P.S. I feel so BAD if I put her in the crate and she's in it most of the time while I'm working. I feel mean!


----------



## inge (Sep 20, 2009)

Why do you feel mean? If you didn't work from home you would have put her there, too, to keep her safe! You could try an X pen, where she could see you and have more room, but not be able to wander around. On the other hand, if she is in her crate and you take her out every 45 minutes, pee/poop/play, and then back in her crate, she's probably ready for another nap until the next time...
I tried an X pen, but it wasn't a very sturdy one: when Tess passed 4 months, she was able to walk around the house with it (we have an open floorplan), so that didn't work. It does get better, though...Tess is now 6 1/2 months and only goes in her crate when I have to go somewhere or at night, so she usually sleeps in the kitchen the rest of the day or plays in the room where I am, until she indicates she has to go out. I would go for safety first, without feeling bad! Think of how bad you would feel if you had been working and she would find something to eat she shouldn't, because she was allowed to roam the house and you didn't watch her for a minute...!


----------



## Maxs Mom (Mar 22, 2008)

Don't humanize it. It will get you in trouble all the time. 

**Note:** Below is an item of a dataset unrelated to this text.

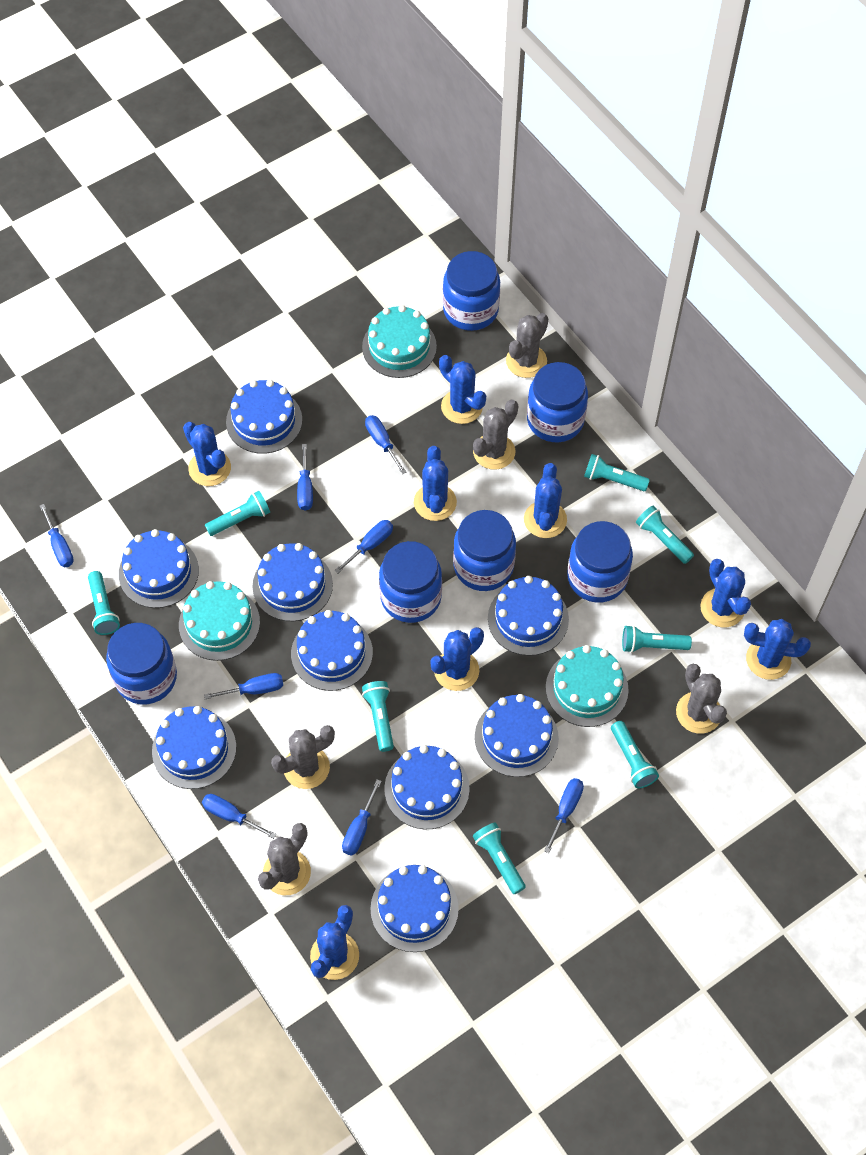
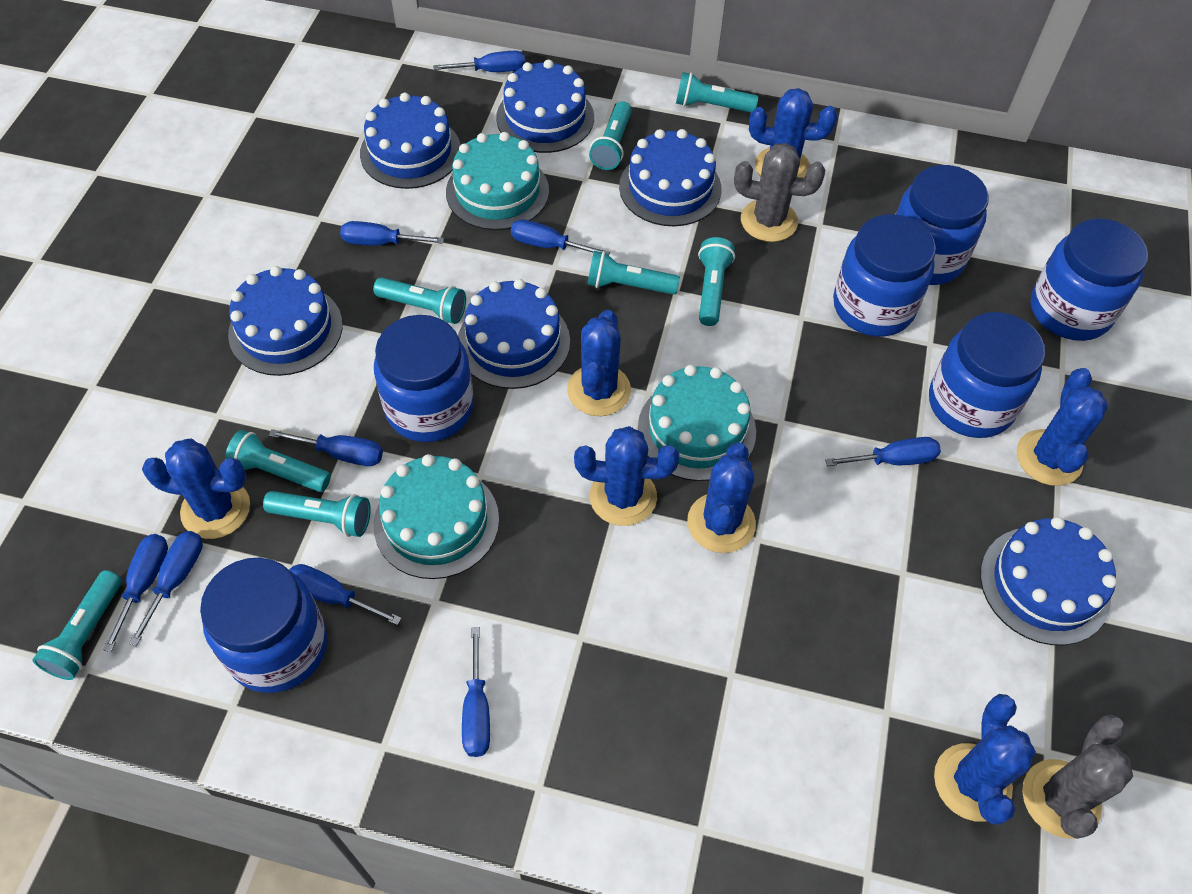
blue cactus: [183,422,231,486] [310,905,359,980] [414,446,457,521] [430,627,484,691] [439,355,486,424] [524,463,567,538] [700,559,751,627] [744,619,811,680] = 8 -> [142,439,250,539] [567,310,631,416] [574,426,679,526] [687,442,756,553] [749,88,837,178] [934,694,1036,825] [1016,368,1108,486] = 7
blue cake: [119,529,199,608] [152,706,236,789] [226,380,302,454] [252,543,333,621] [291,610,373,691] [370,865,459,952] [384,745,470,829] [475,694,559,777] [488,576,569,656] = 9 -> [228,266,343,376] [360,92,461,189] [458,279,570,389] [496,59,594,153] [619,129,722,226] [980,517,1117,645] = 6
blue screwdriver: [40,504,74,567] [202,794,276,839] [204,673,283,699] [297,444,313,511] [334,520,393,573] [342,779,382,855] [365,415,406,474] [544,778,584,853] = 8 -> [103,534,168,652] [129,531,203,646] [269,429,383,466] [289,564,402,625] [340,221,444,246] [433,51,525,72] [462,627,490,757] [511,219,610,255] [825,437,941,466] = 9
grey cactus: [258,823,311,895] [271,725,335,789] [473,400,518,470] [506,313,548,378] [676,664,727,734] = 5 -> [734,143,825,242] [1022,715,1133,839] = 2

I got to work from home the first week we had Quinn. Wish I could all the time. I put her in the crate, when she cried I put her out to do her duties then back in her crate. Quinn LOVES her crate. She has toys in there, it is plenty roomy. We had someone letting her out a couple times a day the first month or so, then once a day. Now she is in there the whole time DH and I are at work. We leave at 6 AM and get home about 5 PM. She is fine. We spend quality time with our dogs in the evenings, lots of exercise, lots of attention. They are just fine. 

You are lucky to work from home but you need to focus on your job. I would crate her until she is more mature. Then she can be a help to you when she works. Right now I see a very cute distraction. LOL

Ann


----------



## GoldenDoll (Apr 26, 2010)

Yall are awesome. Thank you!!!


----------



## LibertyME (Jan 6, 2007)

I work from home and frequently have a puppy in tow...(although sadly, I am puppyless right now...)

Yes ...I crate...
I prefer to crate in a separate room....Personally I think it is important that they learn to crate quietly with me out of sight...

My other dogs are often loose...although on occasion I crate one or two of them too. 

Generally 5-5:30am up and out and play....in the crate from 8-noon....with a break around 10 am
Noon out to play and walk until 1 pm.
Crate again from 1 - 5....lunch is in a food puzzle during that time...a break around 3pm
Workday ends at 5pm

As they get older I use a gated off hallway for either the 8-12 or 1-5pm....They still just sleep!


----------



## Sienna's Mom (Oct 23, 2007)

We got a small X-pen and attached it with cable ties to her crate, so she had a small play area. Since it was attached to the crate it was stronger and not so mobile : We got a large piece of kennel matt for underneath the X-pen. This way she was able to have a controlled area to play in, but the floor was protected just in case.


----------